> 課題文:
######

私たちの中心には何が在るのだろうか。私たちは誰もこのことを知らない。知っているのは、私たちの周りにあることだけだ。
私たちは自分自身が分からないので、自分の周りにあることをたくさん集めて、それで自分自身をつくろうとする。
でもそれは人形みたいなものだ。それがどんなに素晴らしい出来栄えでも、自分自身にはならない。
それが悪いと言うことではない。私たちは周りからたくさんのことを学んでいく。それは人間として大切なことだ。それはおろそかにしてはいけない。
だが、それを自分自身の中心にすることはどうしてもできないのだ。それを中心に据えようとすることが間違っている。
それは中心に置いておくための存在力がない。それは思うほど確かなものではない。
中心に置いておくものは、衰退したり消え去ったりしないだけの存在力が必要だ。どんな状況でも、問題が起きたり、苦難の中にあっても変わることのない確かなもの、それが中心に在るべきだ。
それはマインドの状態ではない。それはマインドが外のことから身を隠して、息を潜めて静寂をつくっているような、そんなものではない。
私たちにはすでに中心がある。その中心はリアリティに満ちている。それなのに私たちは周囲の経験やマインド状態にそれを置き換えようとしている。
私たちの中心に在るリアリティの価値に何にも気づいていない。たとえそれを知ったとしても、価値がないものとして無視し続けている。
無視する理由は、そこには何も無いからだ。何も無いから、そこを何かで埋めようとする。私たちの周りにあるもので、そこを埋めようとする。

######

> 課題一覧:
**a)** 課題文によれば、中心に置いておくものには何が必要だとされていますか。
**b)** 課題文のうち、「それが悪いと言うことではない」から「ものとして無視し続けている。」までの部分をそのまま引用してください。
**c)** 人間の中心について述べた課題文を、最後の文に続けて書き進めてください。
データ記録は、課題文とは別個の資料です。

> データ記録:

######

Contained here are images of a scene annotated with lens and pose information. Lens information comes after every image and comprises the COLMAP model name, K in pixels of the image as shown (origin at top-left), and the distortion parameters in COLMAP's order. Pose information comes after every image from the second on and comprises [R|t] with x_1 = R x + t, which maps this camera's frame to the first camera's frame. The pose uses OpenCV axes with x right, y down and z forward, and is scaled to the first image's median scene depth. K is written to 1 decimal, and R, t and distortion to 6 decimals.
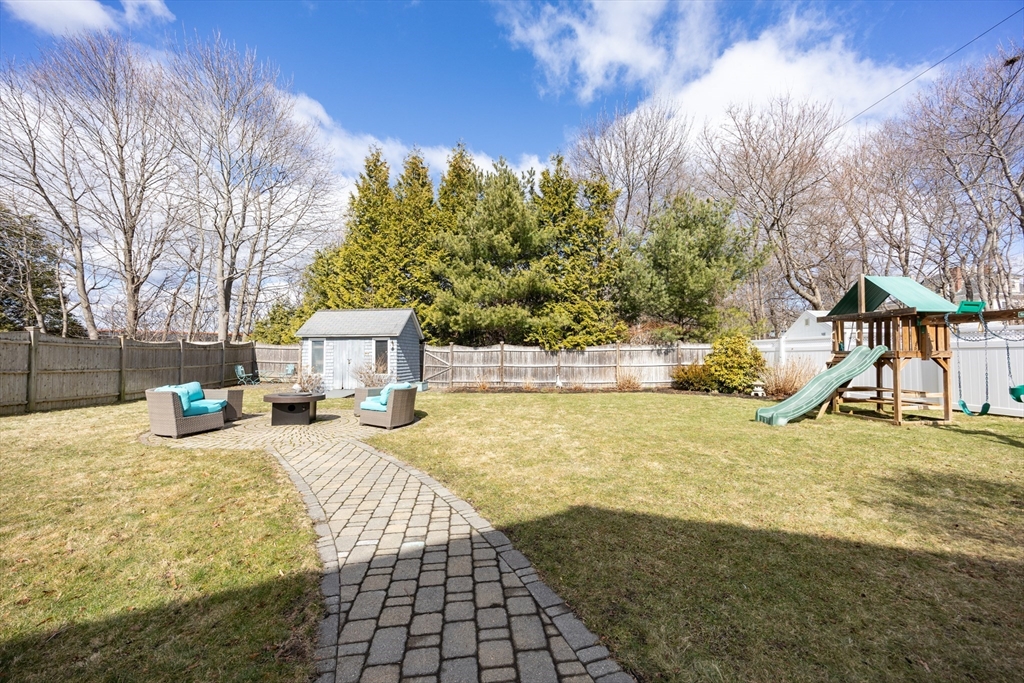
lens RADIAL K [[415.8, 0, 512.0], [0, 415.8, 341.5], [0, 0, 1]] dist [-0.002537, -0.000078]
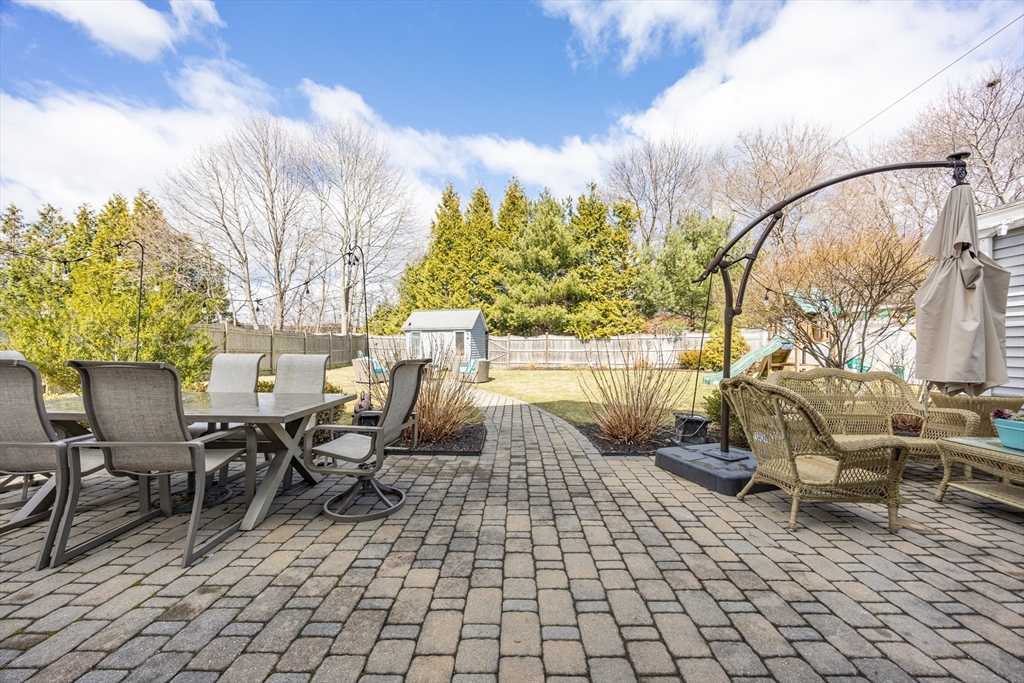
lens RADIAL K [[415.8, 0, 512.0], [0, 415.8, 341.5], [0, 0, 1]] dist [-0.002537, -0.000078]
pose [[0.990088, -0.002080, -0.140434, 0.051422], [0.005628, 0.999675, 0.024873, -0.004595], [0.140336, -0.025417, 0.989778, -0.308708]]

######

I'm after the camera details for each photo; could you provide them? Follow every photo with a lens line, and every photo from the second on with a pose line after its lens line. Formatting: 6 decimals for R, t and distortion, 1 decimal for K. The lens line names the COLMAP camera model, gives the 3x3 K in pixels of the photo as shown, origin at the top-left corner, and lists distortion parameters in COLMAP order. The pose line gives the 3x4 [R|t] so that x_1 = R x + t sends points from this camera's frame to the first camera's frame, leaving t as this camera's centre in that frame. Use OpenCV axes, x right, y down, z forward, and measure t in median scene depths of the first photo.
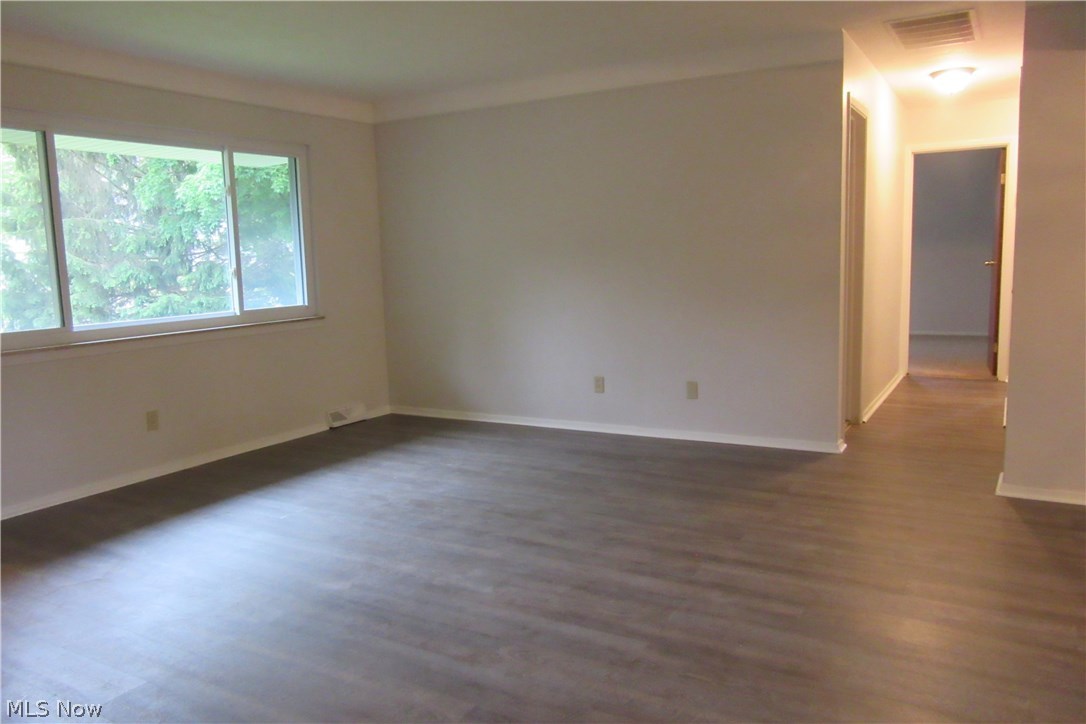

######

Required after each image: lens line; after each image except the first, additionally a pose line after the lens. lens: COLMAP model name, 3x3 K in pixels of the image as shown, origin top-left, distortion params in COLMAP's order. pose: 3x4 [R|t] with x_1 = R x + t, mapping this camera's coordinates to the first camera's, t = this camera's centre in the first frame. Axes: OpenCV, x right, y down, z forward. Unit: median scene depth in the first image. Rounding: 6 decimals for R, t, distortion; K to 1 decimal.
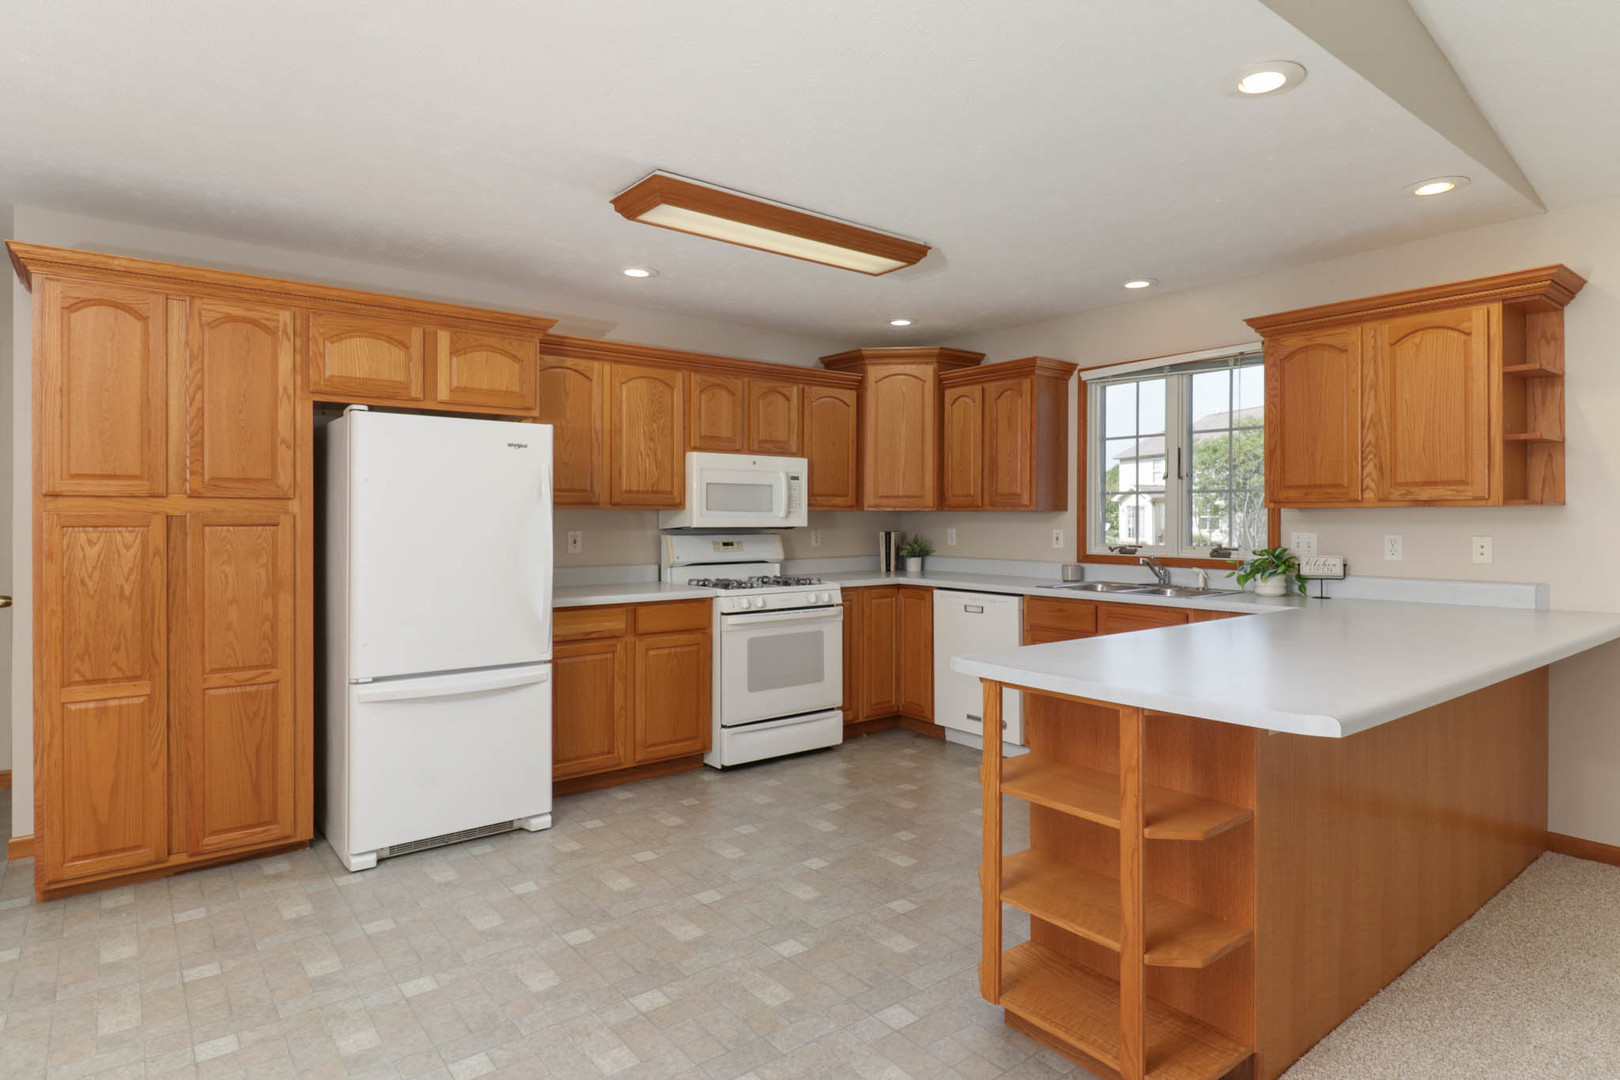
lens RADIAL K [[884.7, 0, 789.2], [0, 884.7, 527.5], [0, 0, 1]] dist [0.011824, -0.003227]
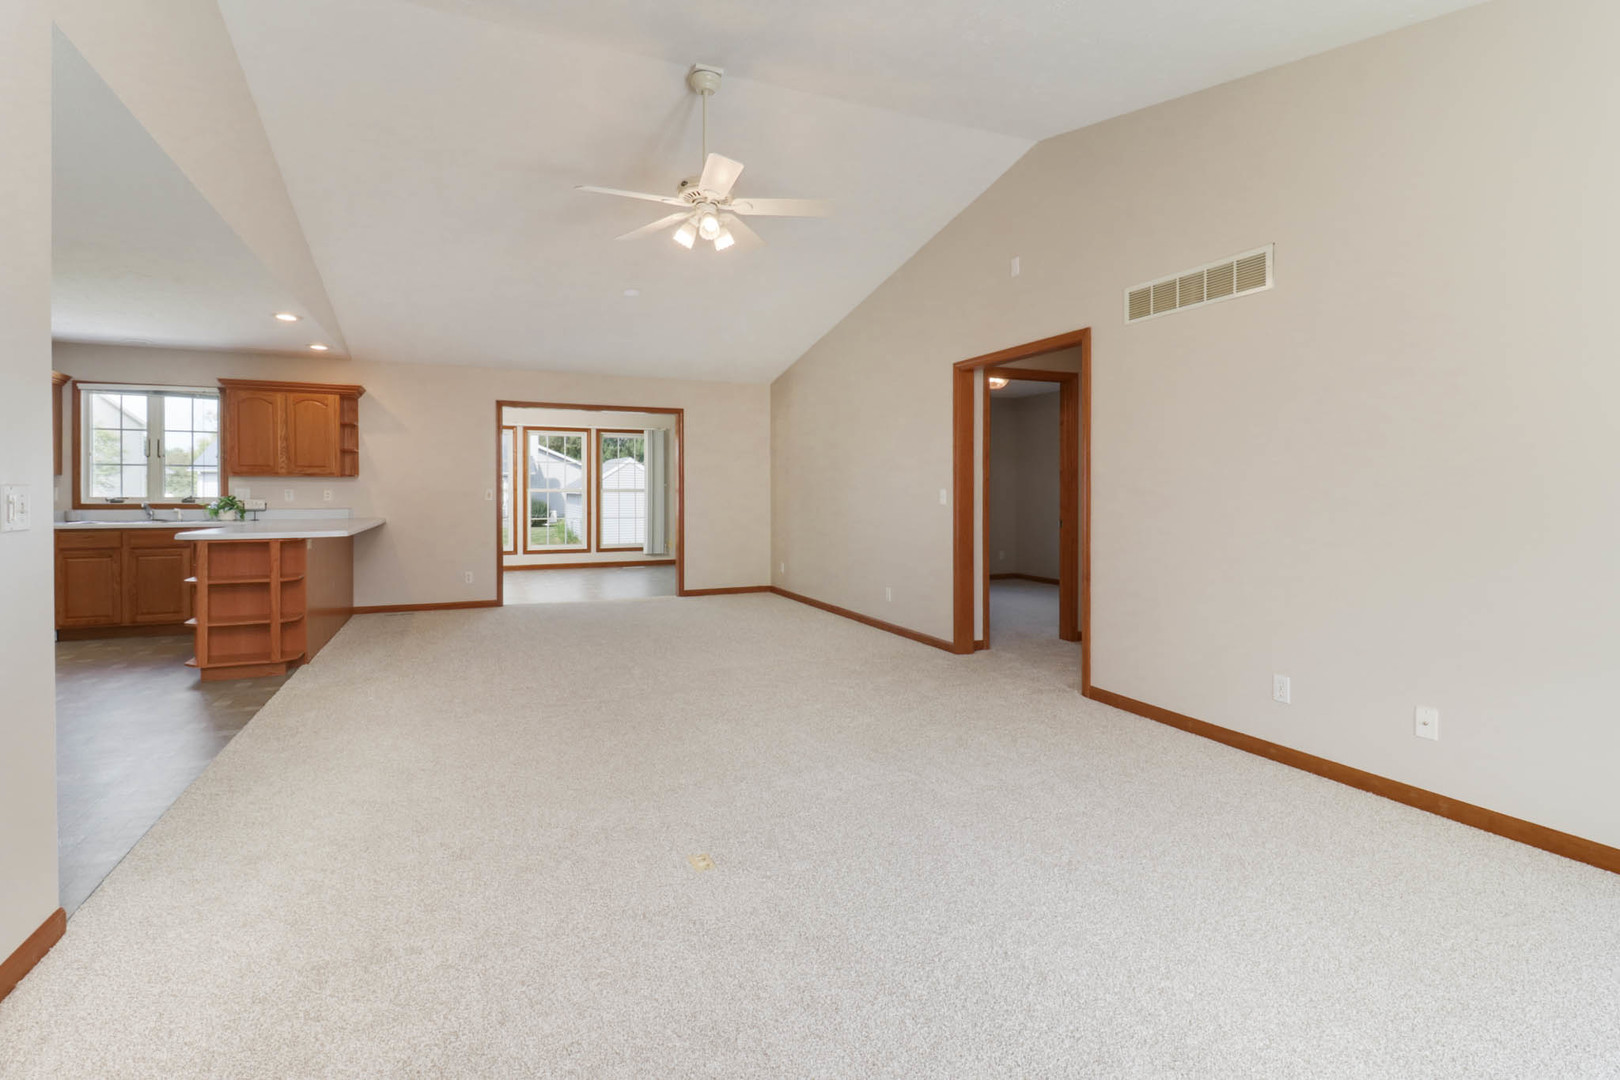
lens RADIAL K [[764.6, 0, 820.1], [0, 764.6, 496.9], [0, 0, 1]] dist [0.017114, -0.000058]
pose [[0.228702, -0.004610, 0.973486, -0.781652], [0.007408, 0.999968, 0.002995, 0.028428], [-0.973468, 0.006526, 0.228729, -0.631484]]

######

> 解答:
**a)** 衰退したり消え去ったりしないだけの存在力です。

**b)**
それが悪いと言うことではない。私たちは周りからたくさんのことを学んでいく。それは人間として大切なことだ。それはおろそかにしてはいけない。
だが、それを自分自身の中心にすることはどうしてもできないのだ。それを中心に据えようとすることが間違っている。
それは中心に置いておくための存在力がない。それは思うほど確かなものではない。
中心に置いておくものは、衰退したり消え去ったりしないだけの存在力が必要だ。どんな状況でも、問題が起きたり、苦難の中にあっても変わることのない確かなもの、それが中心に在るべきだ。
それはマインドの状態ではない。それはマインドが外のことから身を隠して、息を潜めて静寂をつくっているような、そんなものではない。
私たちにはすでに中心がある。その中心はリアリティに満ちている。それなのに私たちは周囲の経験やマインド状態にそれを置き換えようとしている。
私たちの中心に在るリアリティの価値に何にも気づいていない。たとえそれを知ったとしても、価値がないものとして無視し続けている。

**c)**
この行為は理解できる。だが、何も無いと認識した時点で間違いが起こっている。そこにはほんとうに何も無いだろうか。
誰が何も無いと知ったのだろうか。何も無いところにも私たちのリアリティだけは存在していたはずだ。これが私たちの中心だ。
これが私たちの中心に在るリアリティだ。リアリティを探してはいけない。それは決して見つかることはない。
リアリティで在り続けることだ。そうすれば、自分の中心をほんとうに理解することができる。そこであるがままの自分自身を如実に知る。
私たちが自分の中心を理解することが出来れば、私たちはそこに周りからの何かで埋め合わせようとすることを止めるだろう。
その後にも、私たちの周りでは出来事が起こり、そして学ぶことがある。それのどこが問題だろうか。
私たちは問題にあたふたするかもしれない。だが、どんなことが起こっても、自分がリアリティであることは微塵も揺るがない。
私たちは自分が誰かを知っている。ただそれだけのことだ。人生は続いていく。どんな人生だろうと、私たちはそれを尊重するだろう。
なぜなら、それも自分自身のリアリティだと知っているからだ。